**Task brief**
Down to the last line, write out the entries below exactly and omit all pictures.

──────── Records ────────

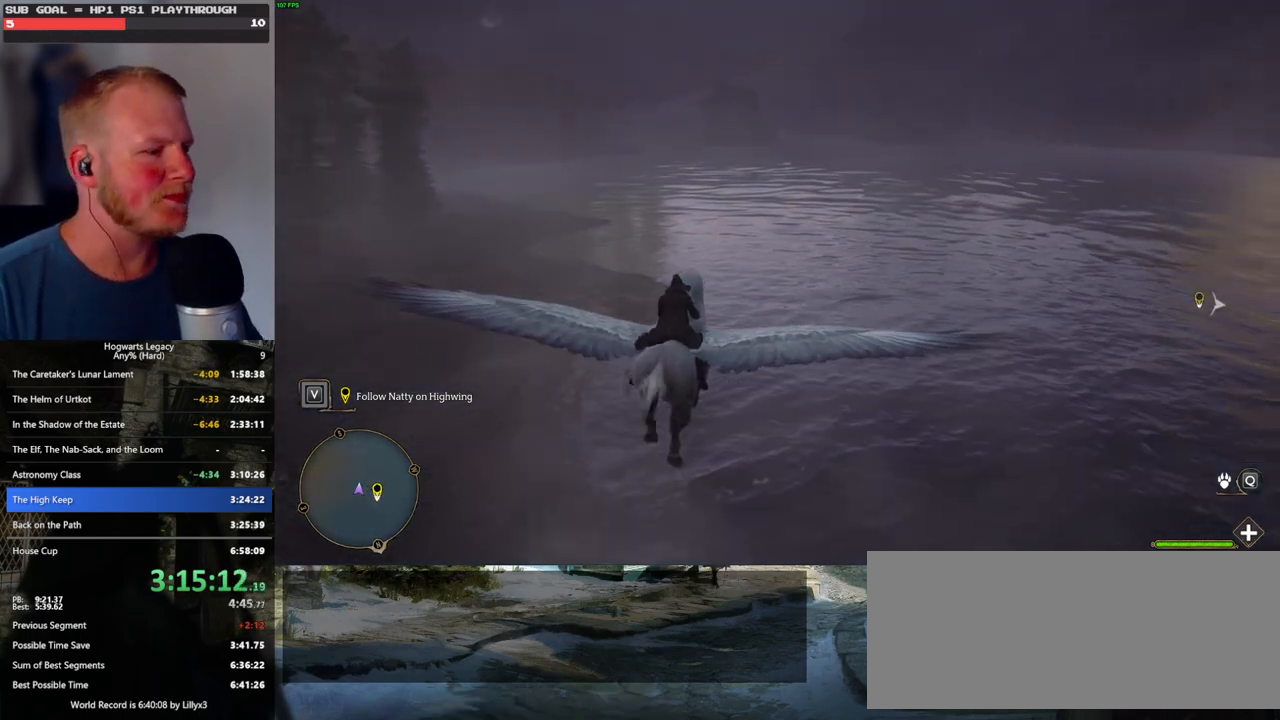
{"keys": ["w"], "mouse": [], "events": []}
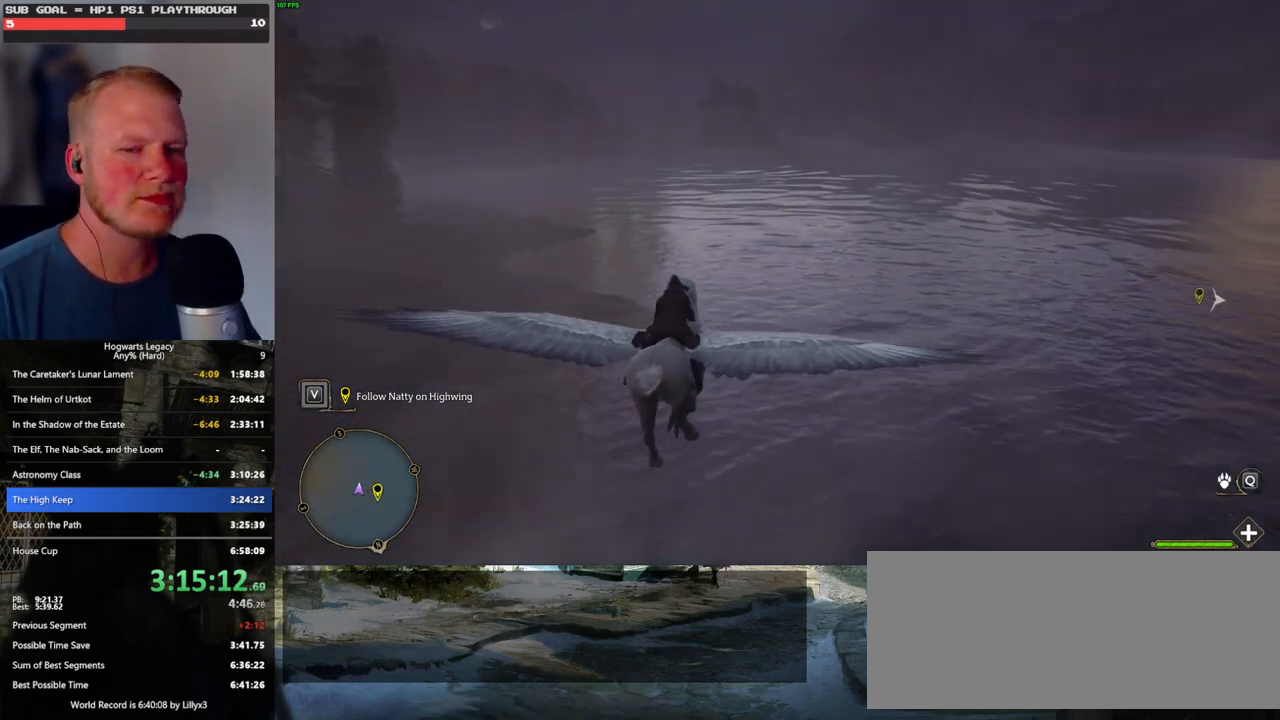
{"keys": ["w"], "mouse": [], "events": []}
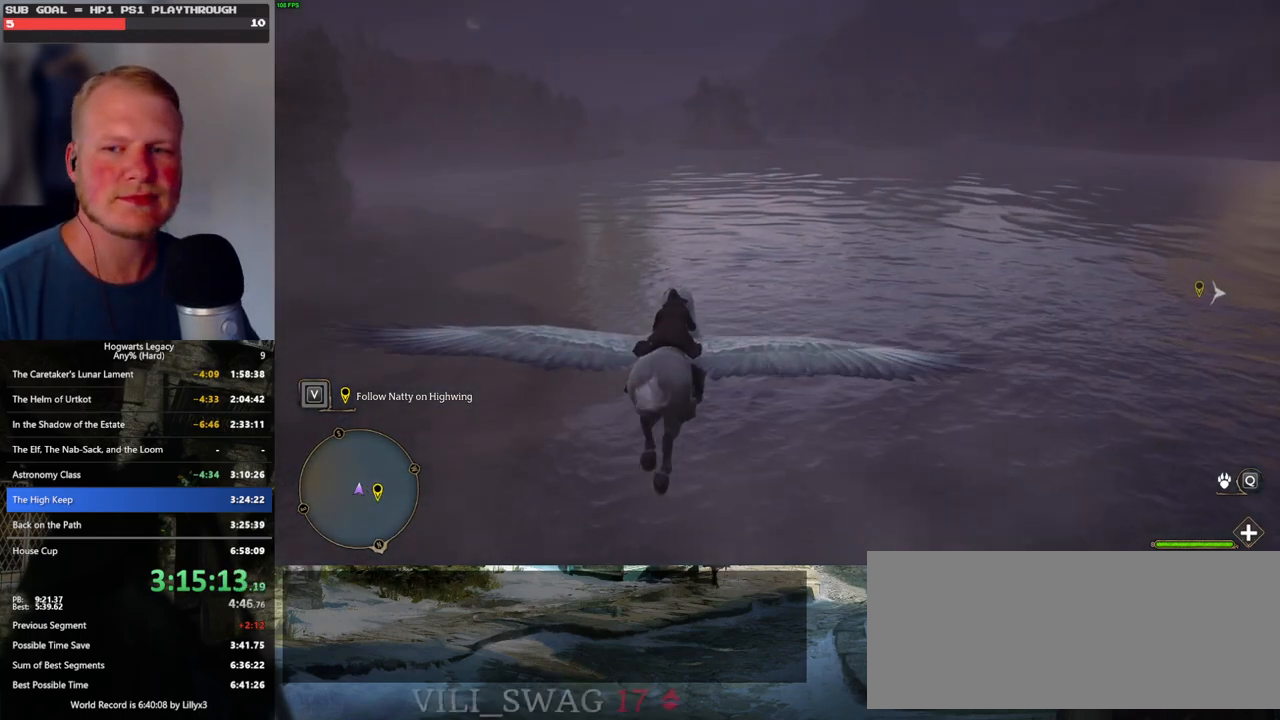
{"keys": ["w"], "mouse": [], "events": []}
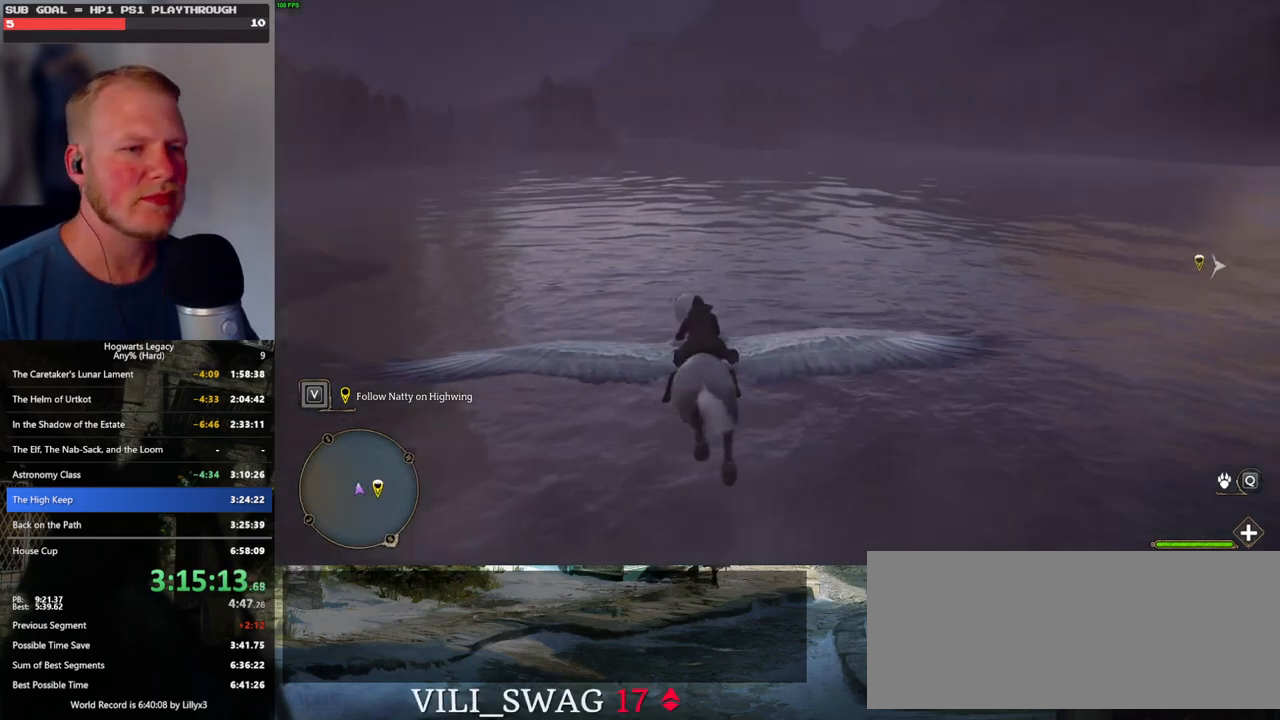
{"keys": ["a", "w"], "mouse": [], "events": [[400, "a", "down"]]}
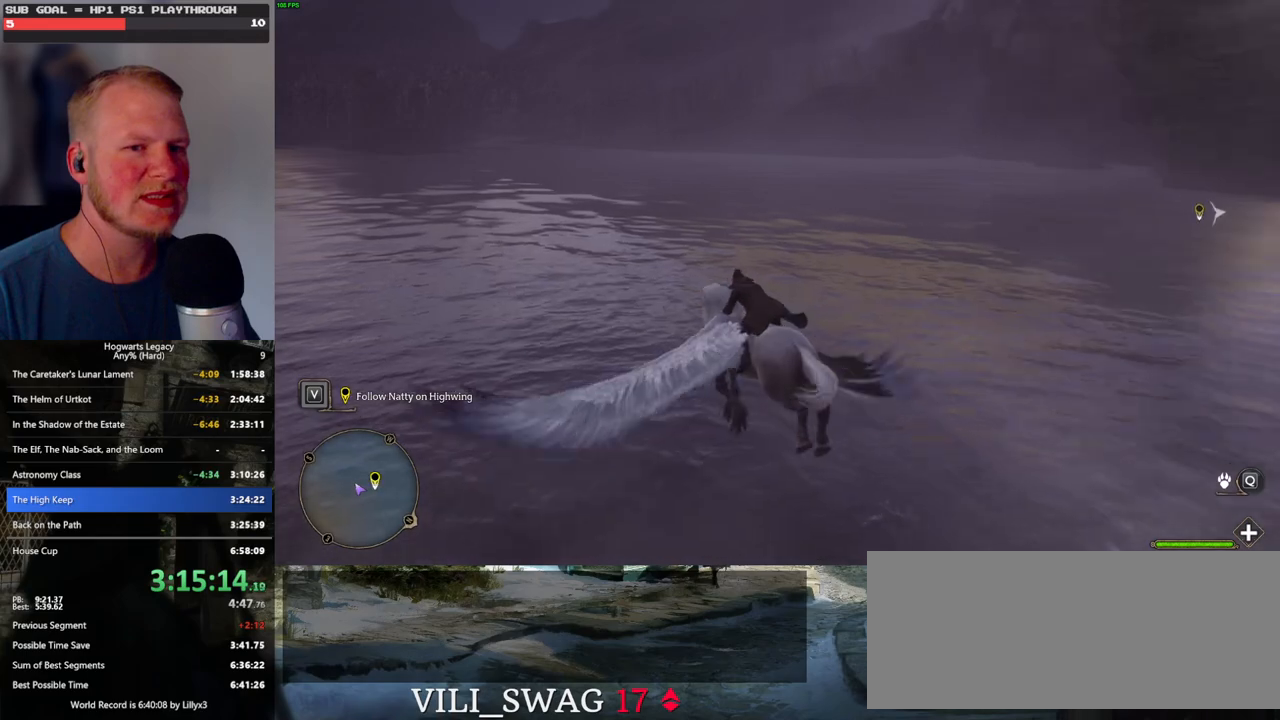
{"keys": ["w"], "mouse": [], "events": [[67, "a", "up"]]}
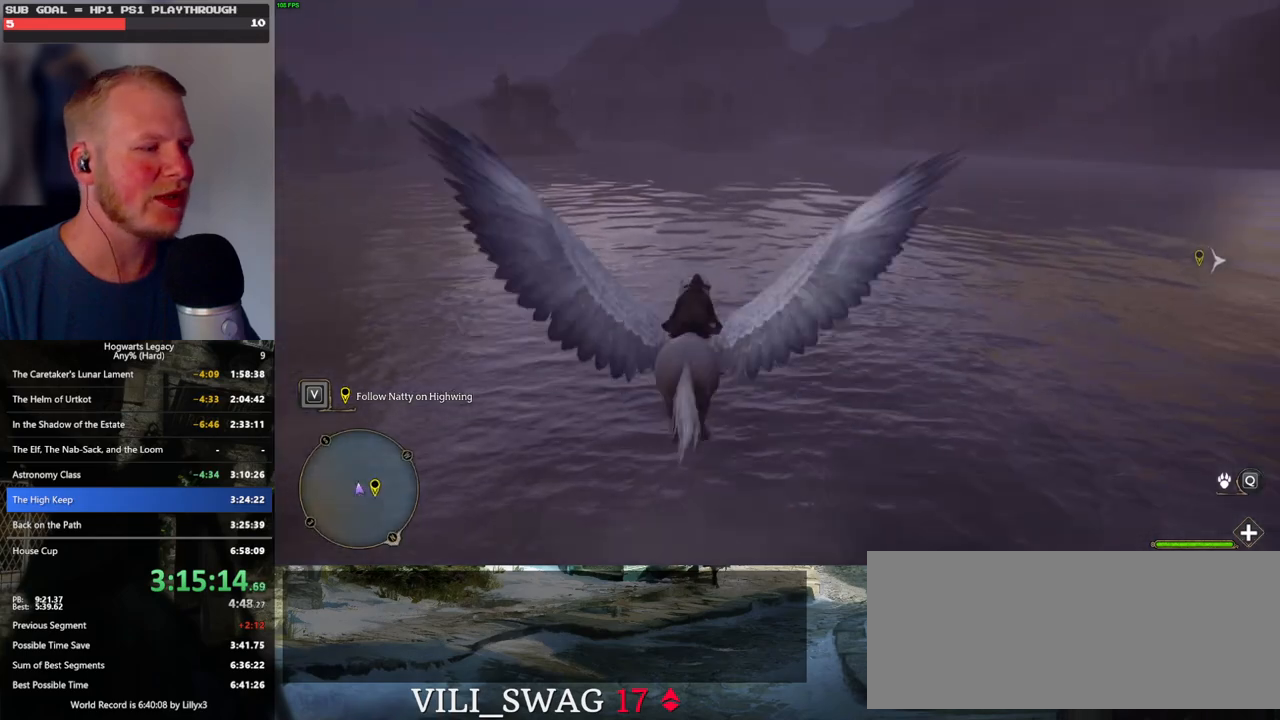
{"keys": ["a", "w"], "mouse": [], "events": [[33, "a", "down"], [117, "a", "up"], [383, "a", "down"]]}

────────

**Exercise response**
{"keys": ["w"], "mouse": [], "events": []}
{"keys": ["w"], "mouse": [], "events": []}
{"keys": ["w"], "mouse": [], "events": []}
{"keys": ["a", "w"], "mouse": [], "events": [[400, "a", "down"]]}
{"keys": ["w"], "mouse": [], "events": [[67, "a", "up"]]}
{"keys": ["a", "w"], "mouse": [], "events": [[33, "a", "down"], [117, "a", "up"], [383, "a", "down"]]}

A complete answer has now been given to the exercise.